The basic problem with long-term monogamy is that after a few years with the same person, the frequency of sex dwindles down to a trickle. If, in fact, an active sex life is good for your physical and mental health, then it seems that traditional monogamy might not be the best choice for long-term health. The problem with long-term monogamy is well-known to science, and there is even a term for it: the "Coolidge Effect." Scientists (who, as we know, love to study rats) have observed that after a lot of copulation with a particular female, a male rat will lose sexual interest in her. But if a new female comes along, he’ll perk right up and be happy to service her. It is well-known that the same effect applies to humans – and not just to males. Both men and women find it difficult to maintain a high level of sexual interest in their long-term mate. (If you have never heard the joke that is said to be the origin of the term "the Coolidge Effect," click here.) The problem generally is not that couples no longer love each other; the problem generally has more to do with the complex chemistry of sexual desire.
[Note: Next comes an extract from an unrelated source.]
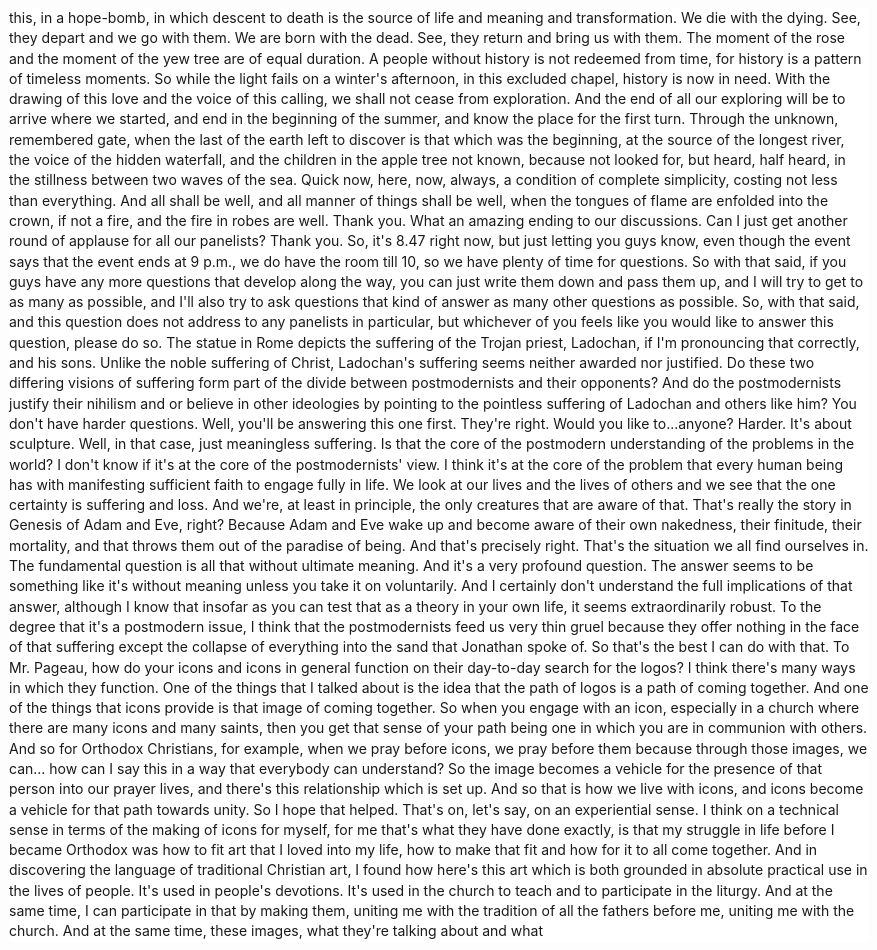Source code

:this, in a hope-bomb, in which descent to death is the source of life and meaning and transformation. We die with the dying. See, they depart and we go with them. We are born with the dead. See, they return and bring us with them. The moment of the rose and the moment of the yew tree are of equal duration. A people without history is not redeemed from time, for history is a pattern of timeless moments. So while the light fails on a winter's afternoon, in this excluded chapel, history is now in need. With the drawing of this love and the voice of this calling, we shall not cease from exploration. And the end of all our exploring will be to arrive where we started, and end in the beginning of the summer, and know the place for the first turn. Through the unknown, remembered gate, when the last of the earth left to discover is that which was the beginning, at the source of the longest river, the voice of the hidden waterfall, and the children in the apple tree not known, because not looked for, but heard, half heard, in the stillness between two waves of the sea. Quick now, here, now, always, a condition of complete simplicity, costing not less than everything. And all shall be well, and all manner of things shall be well, when the tongues of flame are enfolded into the crown, if not a fire, and the fire in robes are well. Thank you. What an amazing ending to our discussions. Can I just get another round of applause for all our panelists? Thank you. So, it's 8.47 right now, but just letting you guys know, even though the event says that the event ends at 9 p.m., we do have the room till 10, so we have plenty of time for questions. So with that said, if you guys have any more questions that develop along the way, you can just write them down and pass them up, and I will try to get to as many as possible, and I'll also try to ask questions that kind of answer as many other questions as possible. So, with that said, and this question does not address to any panelists in particular, but whichever of you feels like you would like to answer this question, please do so. The statue in Rome depicts the suffering of the Trojan priest, Ladochan, if I'm pronouncing that correctly, and his sons. Unlike the noble suffering of Christ, Ladochan's suffering seems neither awarded nor justified. Do these two differing visions of suffering form part of the divide between postmodernists and their opponents? And do the postmodernists justify their nihilism and or believe in other ideologies by pointing to the pointless suffering of Ladochan and others like him? You don't have harder questions. Well, you'll be answering this one first. They're right. Would you like to...anyone? Harder. It's about sculpture. Well, in that case, just meaningless suffering. Is that the core of the postmodern understanding of the problems in the world? I don't know if it's at the core of the postmodernists' view. I think it's at the core of the problem that every human being has with manifesting sufficient faith to engage fully in life. We look at our lives and the lives of others and we see that the one certainty is suffering and loss. And we're, at least in principle, the only creatures that are aware of that. That's really the story in Genesis of Adam and Eve, right? Because Adam and Eve wake up and become aware of their own nakedness, their finitude, their mortality, and that throws them out of the paradise of being. And that's precisely right. That's the situation we all find ourselves in. The fundamental question is all that without ultimate meaning. And it's a very profound question. The answer seems to be something like it's without meaning unless you take it on voluntarily. And I certainly don't understand the full implications of that answer, although I know that insofar as you can test that as a theory in your own life, it seems extraordinarily robust. To the degree that it's a postmodern issue, I think that the postmodernists feed us very thin gruel because they offer nothing in the face of that suffering except the collapse of everything into the sand that Jonathan spoke of. So that's the best I can do with that. To Mr. Pageau, how do your icons and icons in general function on their day-to-day search for the logos? I think there's many ways in which they function. One of the things that I talked about is the idea that the path of logos is a path of coming together. And one of the things that icons provide is that image of coming together. So when you engage with an icon, especially in a church where there are many icons and many saints, then you get that sense of your path being one in which you are in communion with others. And so for Orthodox Christians, for example, when we pray before icons, we pray before them because through those images, we can... how can I say this in a way that everybody can understand? So the image becomes a vehicle for the presence of that person into our prayer lives, and there's this relationship which is set up. And so that is how we live with icons, and icons become a vehicle for that path towards unity. So I hope that helped. That's on, let's say, on an experiential sense. I think on a technical sense in terms of the making of icons for myself, for me that's what they have done exactly, is that my struggle in life before I became Orthodox was how to fit art that I loved into my life, how to make that fit and how for it to all come together. And in discovering the language of traditional Christian art, I found how here's this art which is both grounded in absolute practical use in the lives of people. It's used in people's devotions. It's used in the church to teach and to participate in the liturgy. And at the same time, I can participate in that by making them, uniting me with the tradition of all the fathers before me, uniting me with the church. And at the same time, these images, what they're talking about and what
Love that Coolidge effect story, one that always amuses me whenever it is referenced.
I've written here before about the role of brain chemistry in how we love. I've sung the praises of research anthropologist Helen fisher, who continues her quest to understand how we love, and why. To more fully understand his premise, be sure to view the video at the bottom of Gaylen's post of a segment of Dr. Fisher's presentation at the TED conference in 2008 - it will be 16 minutes well spent. She will help you understand what it is about sexual and romantic love that drives us to such distraction as for many of us it in large measure is the source of our humanity and what makes our lives worth living.
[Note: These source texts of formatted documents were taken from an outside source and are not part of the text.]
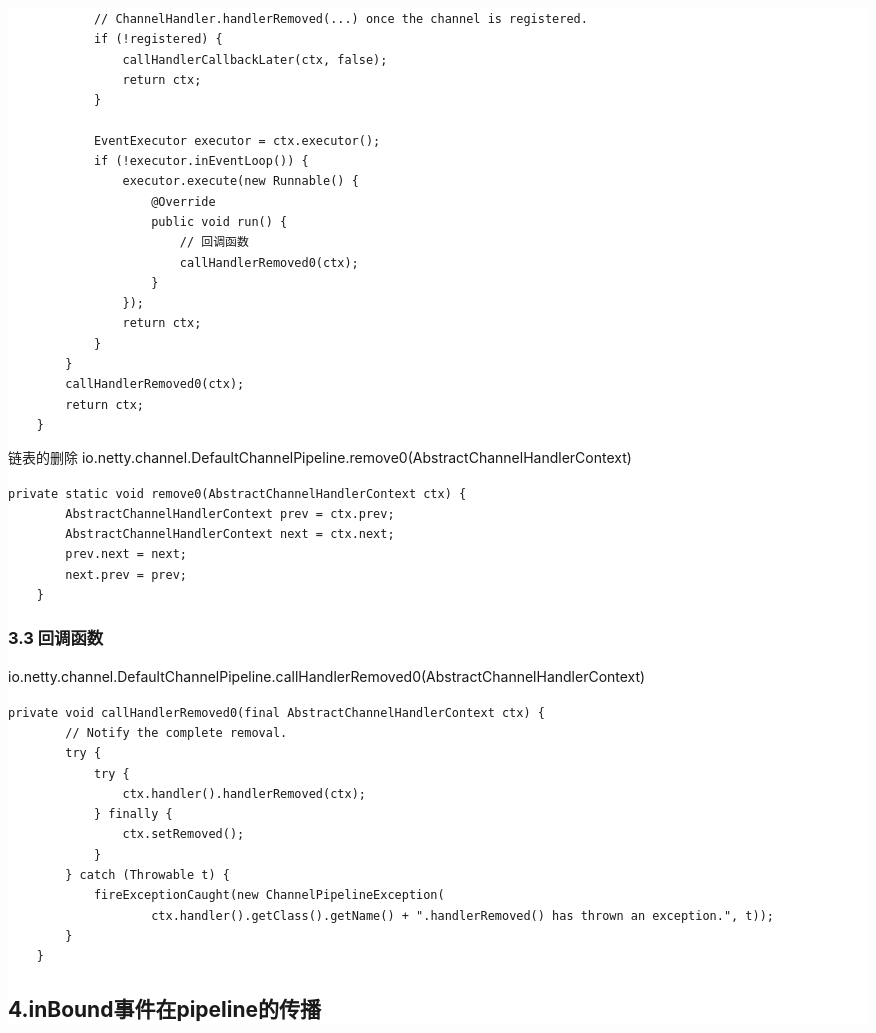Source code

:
 ```
            // ChannelHandler.handlerRemoved(...) once the channel is registered.
            if (!registered) {
                callHandlerCallbackLater(ctx, false);
                return ctx;
            }

            EventExecutor executor = ctx.executor();
            if (!executor.inEventLoop()) {
                executor.execute(new Runnable() {
                    @Override
                    public void run() {
						// 回调函数
                        callHandlerRemoved0(ctx);
                    }
                });
                return ctx;
            }
        }
        callHandlerRemoved0(ctx);
        return ctx;
    }
```
链表的删除
io.netty.channel.DefaultChannelPipeline.remove0(AbstractChannelHandlerContext)
```
private static void remove0(AbstractChannelHandlerContext ctx) {
        AbstractChannelHandlerContext prev = ctx.prev;
        AbstractChannelHandlerContext next = ctx.next;
        prev.next = next;
        next.prev = prev;
    }

```
### 3.3 回调函数
io.netty.channel.DefaultChannelPipeline.callHandlerRemoved0(AbstractChannelHandlerContext)
```
private void callHandlerRemoved0(final AbstractChannelHandlerContext ctx) {
        // Notify the complete removal.
        try {
            try {
                ctx.handler().handlerRemoved(ctx);
            } finally {
                ctx.setRemoved();
            }
        } catch (Throwable t) {
            fireExceptionCaught(new ChannelPipelineException(
                    ctx.handler().getClass().getName() + ".handlerRemoved() has thrown an exception.", t));
        }
    }
```
## 4.inBound事件在pipeline的传播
As a polyamory advocate and educator, I sometimes find it vexing to try to explain what it is about we poly people that makes what we want a valid choice, especially to those who disapprove of us. There is more evidence to confirm what many of us know, that we polyamorists are frequently condemned for being naturally who we are. Understandable to a point, especially when one considers that who and what we are flies in the face of everything westerners have been told they ought to be.
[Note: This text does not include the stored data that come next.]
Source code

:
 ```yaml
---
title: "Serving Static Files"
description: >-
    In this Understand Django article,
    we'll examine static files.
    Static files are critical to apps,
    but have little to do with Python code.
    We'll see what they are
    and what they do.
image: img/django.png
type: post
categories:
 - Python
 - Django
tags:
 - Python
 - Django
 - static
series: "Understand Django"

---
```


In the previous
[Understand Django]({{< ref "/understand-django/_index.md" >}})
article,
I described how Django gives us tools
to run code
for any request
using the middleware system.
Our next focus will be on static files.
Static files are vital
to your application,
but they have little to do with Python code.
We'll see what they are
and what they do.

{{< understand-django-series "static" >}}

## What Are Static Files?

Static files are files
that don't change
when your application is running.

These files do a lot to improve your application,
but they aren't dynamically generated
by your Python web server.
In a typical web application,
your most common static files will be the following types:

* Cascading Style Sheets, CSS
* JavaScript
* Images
If you agree with the evidence at hand (as do I), then despite the vehement disagreement even amongst polyamory advocates as to whether polyamory is choice or identity, it is clear that though some may choose polyamory and be just as capable of choosing and being happy with monogamy, for others of us polyamory is indeed who we are in the most human biological terms.
Our greatest hope for finding acceptance and understanding from those who require proof positive is the work of researchers like the awesome Helen Fisher. Perhaps the time will come when our preference for keeping long-term lovers while adding new ones instead of choosing serial monogamy will be better understood and even embraced by a more significant segment of society. Certainly it will if Helen Fisher has anything to do with it. One can always hope.